GPT Image 2 Leaked on Chatbot Arena Under Tape Codenames

Three unnamed image generation models showed up on LM Arena on Friday under the codenames maskingtape-alpha, gaffertape-alpha, and packingtape-alpha. Within hours, the AI community had a working theory: this is OpenAI's GPT-Image-2, tested in the wild using the exact playbook Google used with Nano Banana last August.

Developer Pieter Levels was among the first to call it out on X, posting that the models showed "extremely good world knowledge and great text rendering" and speculating they could outperform Nano Banana Pro. Venture investor Justine Moore followed up with her own tests, noting that simple prompts like "average engineer's screen" and "young woman taking selfie with Sam Altman" produced results with an uncanny level of contextual awareness. That Sam Altman detail is doing a lot of heavy lifting here, if you think about which company's training data would contain enough Sam Altman photos to render his face accurately from a casual prompt.

What actually works (and what doesn't)

Community testing has been happening fast. One user found that packingtape-alpha correctly rendered the time on a watch, something Nano Banana Pro botched. In a side-by-side of a first-person Minecraft scene set in Manhattan, maskingtape-alpha beat its own siblings and Nano Banana Pro. Another comparison using the prompt "top-down strategy game about optimizing an AI data center" made Nano Banana Pro look a generation behind.
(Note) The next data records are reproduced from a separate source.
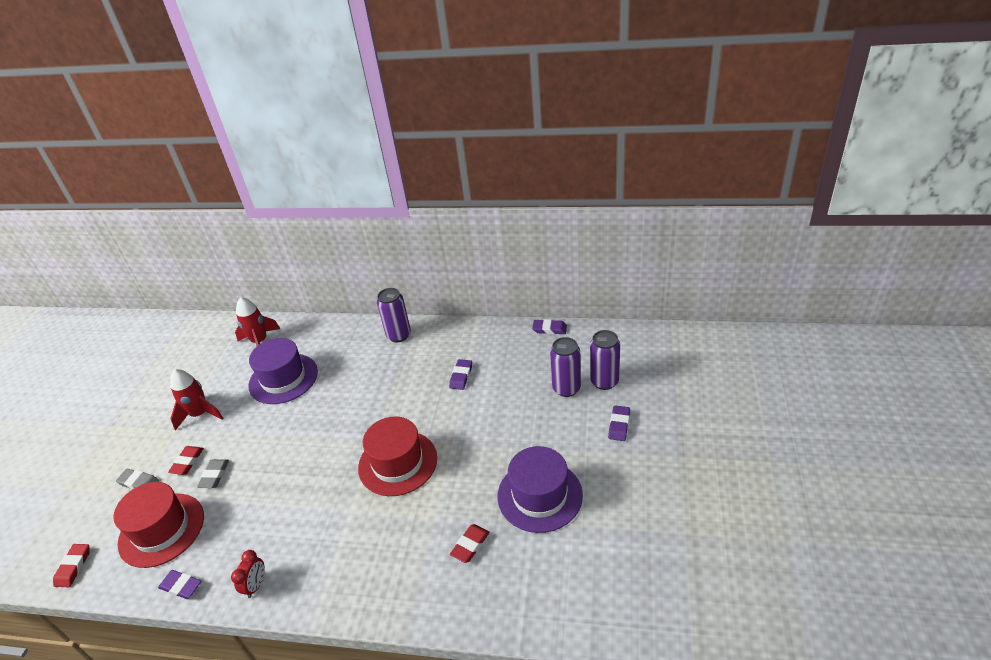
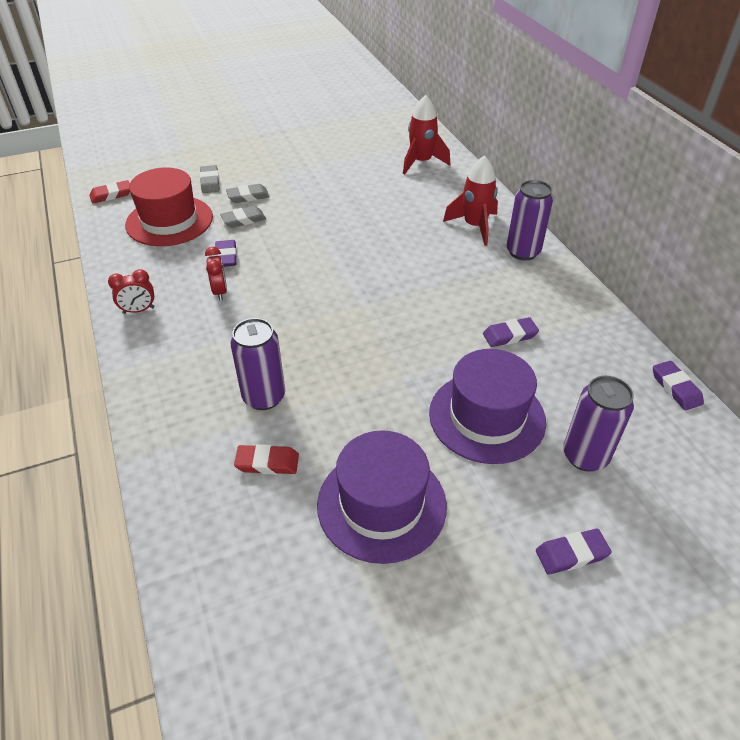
camera: 55 degrees right, 5 degrees up
purple eraser [158,570,201,599] -> purple eraser moved to [214,240,237,267]
red eraser [168,446,204,475] -> grey eraser [226,184,270,203]
red rocket [170,369,223,430] -> red rocket moved to [443,155,498,246]
purple hat [248,338,318,404] -> purple hat moved to [429,349,546,464]
red hat [358,417,437,496] -> none
purple can [590,330,620,390] -> purple can moved to [230,318,285,410]
none -> red clock [205,247,227,301]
The models are particularly strong on UI screenshots and game interfaces, which suggests heavy training on screen captures. Text rendering, the traditional Achilles' heel of image generators, appears meaningfully better than the current competition.

But they still can't pass the Rubik's Cube reflection test, a spatial reasoning benchmark that trips up every image model I've seen. And reports circulating on Russian-language Telegram channels describe aggressive content filtering that produces some bizarre results, including one case where the model allegedly rendered a map of Africa with "CIGER" instead of "Niger." I couldn't verify that specific claim independently, but it would track with OpenAI's historically aggressive approach to content safety in image generation.

The Nano Banana playbook

Here's the thing. We've seen this movie before.

In August 2025, Nano Banana appeared on LM Arena with no branding, racked up 2.5 million votes, and built the largest Elo lead in Arena history at 171 points. Google teased its involvement through banana emoji posts from executives including Demis Hassabis before formally confirming it was Gemini 2.5 Flash Image. The model brought 10 million new users to Gemini and briefly pushed the Gemini app past ChatGPT to the top of the App Store.

That whole sequence, anonymous Arena debut, community hype, corporate reveal, clearly left an impression on OpenAI. The adhesive-tape naming convention even feels like a direct nod to Google's fruit-based codename. And the Arena-first approach makes strategic sense: blind testing generates organic buzz that no marketing budget can replicate.

Why now

The timing is hard to ignore. OpenAI killed Sora on March 24, just six months after launching the standalone app. The shutdown torpedoed a billion-dollar Disney partnership that included licensing 200-plus characters for fan-generated video. Disney found out less than an hour before the public announcement, which is the kind of partner management that makes you wince.

Sam Altman framed it as a compute allocation decision in a recent interview. Sora was burning roughly a million dollars a day while its user base collapsed from a peak of about one million to under 500,000. "We have to concentrate our compute and our product capacity," he said. Where does that freed-up compute go? A next-generation image model seems like an obvious answer.

GPT Image 1.5 already topped the LM Arena image leaderboard in December 2025 with an Elo of 1264, edging past Nano Banana Pro. If the tape models represent GPT-Image-2, it is OpenAI doubling down on the one consumer AI category where viral adoption is actually happening, right as Google just released Nano Banana 2 a couple weeks ago.

The photorealism problem

Something the original Russian-language post flagged deserves more attention: some of the generated images are getting hard to distinguish from photographs. The poster admitted they couldn't always tell whether users were uploading real camera photos to troll, or whether the generations had simply gotten that good.

That's a different kind of problem than text rendering or spatial reasoning. And it's one that gets thornier the better these models become.

What happens next

OpenAI hasn't confirmed anything. The models may have already been pulled from Arena by the time you read this. But if maskingtape-alpha and its siblings hold up under sustained blind testing the way Nano Banana did, the Elo scores will speak for themselves. OpenAI would then have successfully copied the exact Arena-first strategy that caught it flat-footed eight months ago, which is either clever adaptation or a sign of how thoroughly Google's playbook reset expectations for how you launch an image model in 2026.